Multiplexed PCR requires more time to implement compared to running the same assays independently, but the rewards justify the investment. A single multiplexed reaction yields additional data and confidence in the results. This approach achieves cost savings to an optimized assay that will be run repeatedly—ideal for commercial products or a high-throughput process.
View recommended dyes for multiplexing according to each real-time PCR instrument with our << Spectral Overlay Tool for Multiplexed qPCR >>
Probe-based SNP Genotyping
Single nucleotide polymorphisms (SNPs) are the most common type of genetic variation. A SNP is a single-base difference at a specific locus that varies among a population. SNPs are found throughout the genome and may contribute to disease if positioned within a functional element or other consequential region. Conversely, SNPs are also often used as markers for beneficial traits in the seed stocks of crops. SNPs are used to trace the evolution of a species and patterns of migration for evolutionary genomics. All of these investigations require probes with enhanced specificity to distinguish sequences according to a single mismatch.
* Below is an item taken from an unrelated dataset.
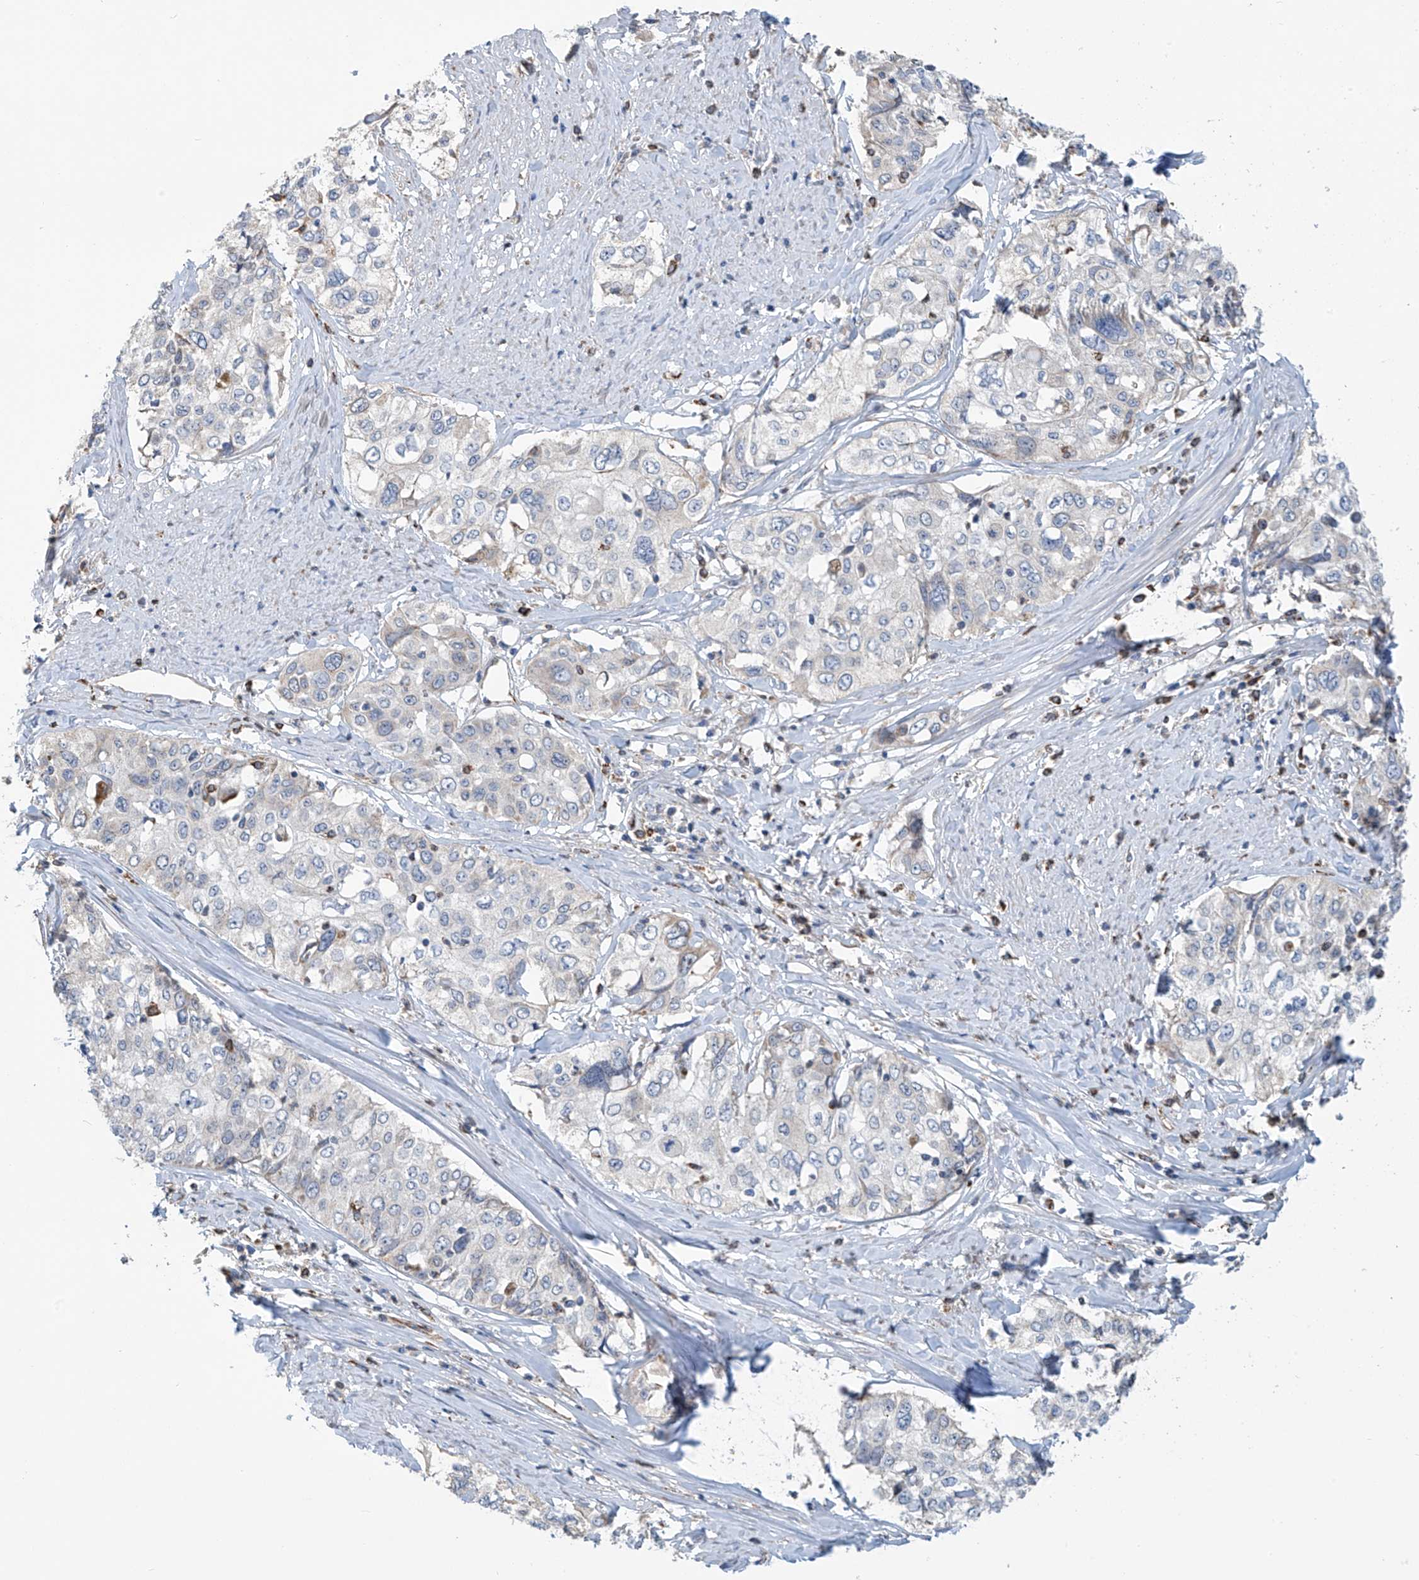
{"staining": {"intensity": "negative", "quantity": "none", "location": "none"}, "tissue": "cervical cancer", "cell_type": "Tumor cells", "image_type": "cancer", "snomed": [{"axis": "morphology", "description": "Squamous cell carcinoma, NOS"}, {"axis": "topography", "description": "Cervix"}], "caption": "The photomicrograph shows no staining of tumor cells in cervical cancer.", "gene": "EIF5B", "patient": {"sex": "female", "age": 31}}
Probe-based genotyping in combination with PCR uses the enhanced specificity of BHQplus probes to resolve the alleles. A common primer-set amplifies the target region, while two BHQplus probes compete to bind the sequence at the site of the SNP. Each labeled with a different fluorescent reporter, the probe that is fully complementary will dominate. The end-point fluorescence intensity of each probe is compared, with heterozygous and homozygous genotypes aligning to different regions of the scatter-plot.